REQUIRED WORK >> Scan the entries for the word "lines" and return every line that has it.

SUPPLIED MATERIAL >>
++++
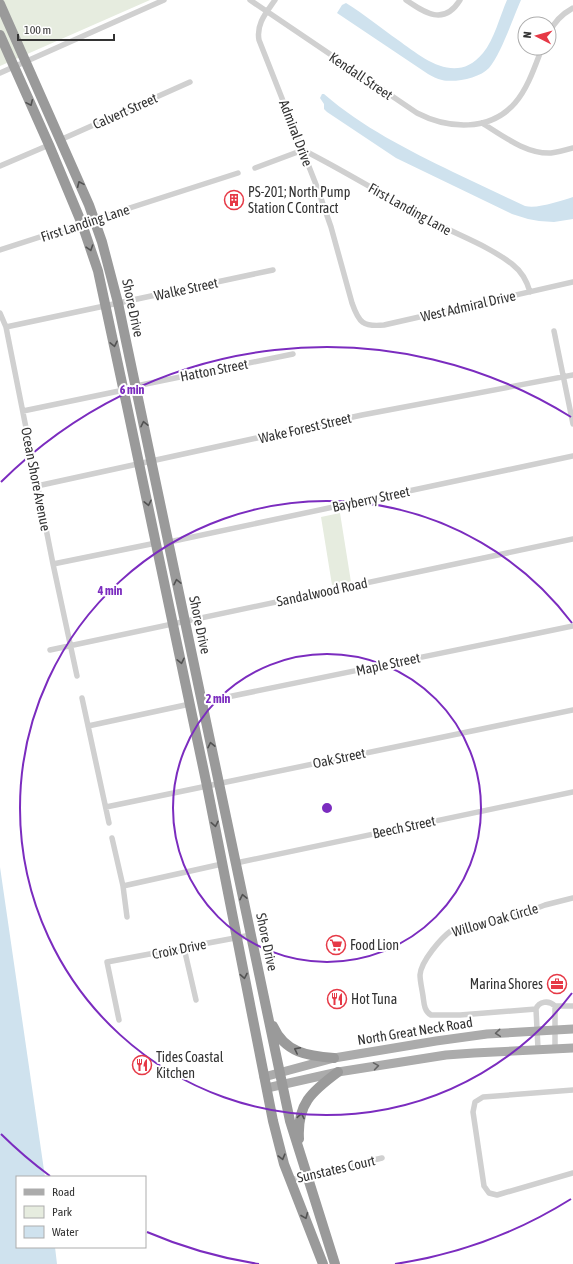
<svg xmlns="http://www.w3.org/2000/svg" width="573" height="1264" font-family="'Asap Condensed',sans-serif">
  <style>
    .green { fill: #e6ecdf }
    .water { fill: #cfe2ee }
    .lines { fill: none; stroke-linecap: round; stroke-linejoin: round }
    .street { stroke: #d0d0d0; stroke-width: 5.5 }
    .primary { stroke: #ababab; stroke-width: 9 }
    .highway { stroke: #9a9a9a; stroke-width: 10 }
    .oneway { stroke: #525252 }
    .oneway2 { stroke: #636363 }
    .ring { fill: none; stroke: #7b2cbf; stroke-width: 2 }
    .labels { text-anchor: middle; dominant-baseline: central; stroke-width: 4; stroke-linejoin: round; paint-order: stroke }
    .street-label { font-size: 14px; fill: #333; stroke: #fff }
    .poi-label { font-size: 14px; fill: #333; stroke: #fff; text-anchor: start }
    .centre { fill: #7b2cbf; stroke: #fff; stroke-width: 2 }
    .ring-label { font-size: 12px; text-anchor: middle; font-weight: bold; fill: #7b2cbf; stroke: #fff; stroke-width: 4; stroke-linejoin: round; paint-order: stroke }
  </style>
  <rect width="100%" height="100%" fill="#fff"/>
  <path class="green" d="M0,0H150L0,66Z
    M340,513L351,582L332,585L321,517Z"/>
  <path class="water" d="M507,0H521C513,18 501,54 489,68C480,78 455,83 442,80C437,79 432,76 428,74L337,13L342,5L346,3C364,14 381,28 398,40C423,58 456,86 483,53C494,40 500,16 507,0Z
    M322,94H324C362,127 408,150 453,172C477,183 501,195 525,206C538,209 560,201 573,197V219L554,222L539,221L528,219L512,214L396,158L327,112L324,109V104L320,98Z
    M0,867L45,1177H17V1247H55L57,1264H0Z"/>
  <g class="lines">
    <path class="street" d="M250,0L417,113C448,129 490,132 515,103C528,88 535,66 542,48
      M275,0C266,13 256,24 259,40L317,187L331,227L352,303C359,323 363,327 384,325L573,282
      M406,0C425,13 444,26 460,0
      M549,33C554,22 562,14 573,8
      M0,73L164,0
      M482,123C503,136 526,154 551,153C559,152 566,150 573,148
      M60,140L190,82
      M0,166L49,145
      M255,168L303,150C345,171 384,196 426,218C454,234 486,244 512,264C521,271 527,281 530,292
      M0,250L238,173
      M0,313L6,327L53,564L77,676
      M6,327L273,270
      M554,331L573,424
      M136,386L293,354
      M23,411L124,390
      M37,486L362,415L573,375
      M169,542L573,456
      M53,564L156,543
      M50,650L573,539
      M82,698L109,823
      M203,702L573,626
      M88,726L190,704
      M106,807L573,710
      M112,838L123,886L127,917
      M236,863L573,792
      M123,886L222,864
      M184,948L196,1000
      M555,1006V1048
      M536,1009L460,1015H431C424,1011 424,1003 423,996C422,989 420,981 420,975C421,961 441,938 452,930L519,915L545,905L573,898
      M119,1020L107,962L251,935
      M538,1049L536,1009C539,1001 549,1000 555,1006H573
      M573,1090L483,1097L475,1102L473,1112L484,1186L489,1193L497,1195L573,1173
      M290,1180L382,1158"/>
    <path class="primary" d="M264,1077L334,1058L436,1041L487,1034L573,1029
      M267,1088L338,1072L446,1055L474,1053L573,1048"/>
    <path class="highway" d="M0,4L89,205L102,242L118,303L290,1121L335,1264
      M0,35L49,145L82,224L98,271L128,411L207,786L273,1121L284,1164L323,1264
      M273,1026C285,1053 308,1056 334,1058
      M299,1139C297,1104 311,1092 338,1072"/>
  </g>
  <defs><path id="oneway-chevron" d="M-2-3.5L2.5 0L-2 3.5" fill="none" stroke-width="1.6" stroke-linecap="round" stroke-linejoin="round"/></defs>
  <g class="oneway">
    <use href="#oneway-chevron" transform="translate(30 103) rotate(66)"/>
    <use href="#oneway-chevron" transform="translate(80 184) rotate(-114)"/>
    <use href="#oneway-chevron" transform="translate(90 248) rotate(72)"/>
    <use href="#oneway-chevron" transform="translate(114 344) rotate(78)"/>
    <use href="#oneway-chevron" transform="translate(144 424) rotate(-102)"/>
    <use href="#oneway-chevron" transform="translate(148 503) rotate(78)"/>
    <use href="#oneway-chevron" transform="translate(177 582) rotate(-102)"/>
    <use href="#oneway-chevron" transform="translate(181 661) rotate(78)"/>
    <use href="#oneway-chevron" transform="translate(211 745) rotate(-102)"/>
    <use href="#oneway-chevron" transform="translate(215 824) rotate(79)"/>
    <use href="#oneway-chevron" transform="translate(243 897) rotate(-102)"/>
    <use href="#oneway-chevron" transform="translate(244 976) rotate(79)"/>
    <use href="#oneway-chevron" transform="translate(297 1050) rotate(-153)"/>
    <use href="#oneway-chevron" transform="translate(301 1116) rotate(-79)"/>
    <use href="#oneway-chevron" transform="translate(282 1157) rotate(75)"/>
    <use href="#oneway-chevron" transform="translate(305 1216) rotate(68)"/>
  </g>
  <g class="oneway2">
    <use href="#oneway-chevron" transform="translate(498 1033) rotate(175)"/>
    <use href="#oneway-chevron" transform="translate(376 1066) rotate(-9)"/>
  </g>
  <g class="ring">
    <circle cx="327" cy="808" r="154"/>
    <path d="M572 993A307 307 0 1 1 572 623"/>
    <path d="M571 1199A461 461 0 0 1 395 1264M259 1264A461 461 0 0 1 147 1232M50 1176A461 461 0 0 1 1 1134M1 482A461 461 0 0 1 571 417"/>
  </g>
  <defs>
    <g id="building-ring" transform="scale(1)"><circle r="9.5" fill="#fff" stroke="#e63946" stroke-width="1.5"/><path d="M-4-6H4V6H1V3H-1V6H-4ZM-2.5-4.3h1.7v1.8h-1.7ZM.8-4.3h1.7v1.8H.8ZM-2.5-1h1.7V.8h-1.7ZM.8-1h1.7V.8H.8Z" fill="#e63946"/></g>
    <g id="supermarket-ring" transform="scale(1)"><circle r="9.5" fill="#fff" stroke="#e63946" stroke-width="1.5"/><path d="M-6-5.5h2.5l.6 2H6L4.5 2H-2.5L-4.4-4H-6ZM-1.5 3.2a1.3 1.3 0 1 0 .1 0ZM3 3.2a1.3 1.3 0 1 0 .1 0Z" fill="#e63946"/></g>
    <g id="office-ring" transform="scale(1)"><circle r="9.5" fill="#fff" stroke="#e63946" stroke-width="1.5"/><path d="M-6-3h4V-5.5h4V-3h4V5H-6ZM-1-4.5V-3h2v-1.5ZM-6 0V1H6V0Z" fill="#e63946"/></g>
    <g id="restaurant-ring" transform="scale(1)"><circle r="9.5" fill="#fff" stroke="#e63946" stroke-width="1.5"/><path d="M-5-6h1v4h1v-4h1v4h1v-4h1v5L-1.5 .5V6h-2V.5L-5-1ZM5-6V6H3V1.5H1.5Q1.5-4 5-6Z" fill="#e63946"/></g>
  </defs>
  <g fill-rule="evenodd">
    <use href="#building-ring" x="234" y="200"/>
    <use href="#supermarket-ring" x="336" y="945"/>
    <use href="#office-ring" x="557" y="984"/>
    <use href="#restaurant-ring" x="337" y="999"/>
    <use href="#restaurant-ring" x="142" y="1065"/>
  </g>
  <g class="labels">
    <g class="street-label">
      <text transform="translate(361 76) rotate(34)">Kendall Street</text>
      <text transform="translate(125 111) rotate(-24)">Calvert Street</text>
      <text transform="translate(296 133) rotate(69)">Admiral Drive</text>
      <text transform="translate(410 209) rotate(29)">First Landing Lane</text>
      <text transform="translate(85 223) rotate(-18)">First Landing Lane</text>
      <text transform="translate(186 289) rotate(-12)">Walke Street</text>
      <text transform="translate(468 306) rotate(-13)">West Admiral Drive</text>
      <text transform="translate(133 308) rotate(78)">Shore Drive</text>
      <text transform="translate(214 370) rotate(-11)">Hatton Street</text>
      <text transform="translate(305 428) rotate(-13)">Wake Forest Street</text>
      <text transform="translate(36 479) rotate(79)">Ocean Shore Avenue</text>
      <text transform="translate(371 499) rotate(-12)">Bayberry Street</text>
      <text transform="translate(322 592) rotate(-12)">Sandalwood Road</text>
      <text transform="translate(200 625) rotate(78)">Shore Drive</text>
      <text transform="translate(388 664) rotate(-12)">Maple Street</text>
      <text transform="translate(339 758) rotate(-12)">Oak Street</text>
      <text transform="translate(404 827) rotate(-12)">Beech Street</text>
      <text transform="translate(495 920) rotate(-16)">Willow Oak Circle</text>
      <text transform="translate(267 942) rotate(78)">Shore Drive</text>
      <text transform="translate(179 949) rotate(-11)">Croix Drive</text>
      <text transform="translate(415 1031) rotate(-9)">North Great Neck Road</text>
      <text transform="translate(336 1169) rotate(-13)">Sunstates Court</text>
    </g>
    <g class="poi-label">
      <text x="248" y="192">PS-201; North Pump<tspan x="248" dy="16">Station C Contract</tspan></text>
      <text x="350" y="945">Food Lion</text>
      <text x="543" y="984" text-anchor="end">Marina Shores</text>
      <text x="351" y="999">Hot Tuna</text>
      <text x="156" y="1057">Tides Coastal<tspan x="156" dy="16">Kitchen</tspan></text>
    </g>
  </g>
  <circle cx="327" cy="808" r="6" class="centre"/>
  <g class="ring-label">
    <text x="132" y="394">6 min</text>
    <text x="110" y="595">4 min</text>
    <text x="218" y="703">2 min</text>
  </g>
  <rect x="16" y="1176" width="130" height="72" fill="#ffffff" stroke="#adadad"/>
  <rect x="24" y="1189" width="20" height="6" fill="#ababab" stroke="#adadad"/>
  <text x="52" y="1196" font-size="12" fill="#333333">Road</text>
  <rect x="24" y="1206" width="20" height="12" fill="#e6ecdf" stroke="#adadad"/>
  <text x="52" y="1216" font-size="12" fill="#333333">Park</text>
  <rect x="24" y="1226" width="20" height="12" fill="#cfe2ee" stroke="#adadad"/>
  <text x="52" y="1236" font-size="12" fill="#333333">Water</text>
  <g transform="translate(537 36) rotate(276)"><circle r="19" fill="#ffffff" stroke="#adadad"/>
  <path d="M0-3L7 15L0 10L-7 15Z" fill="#e63946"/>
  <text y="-6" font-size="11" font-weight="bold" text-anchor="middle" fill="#333333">N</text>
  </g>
  <path d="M18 34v6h96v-6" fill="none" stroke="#333333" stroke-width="2"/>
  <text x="24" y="34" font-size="12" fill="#333333" stroke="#ffffff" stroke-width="3" paint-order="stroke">100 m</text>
</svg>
++++
WRITTEN SOLUTION >>
    .lines { fill: none; stroke-linecap: round; stroke-linejoin: round }
  <g class="lines">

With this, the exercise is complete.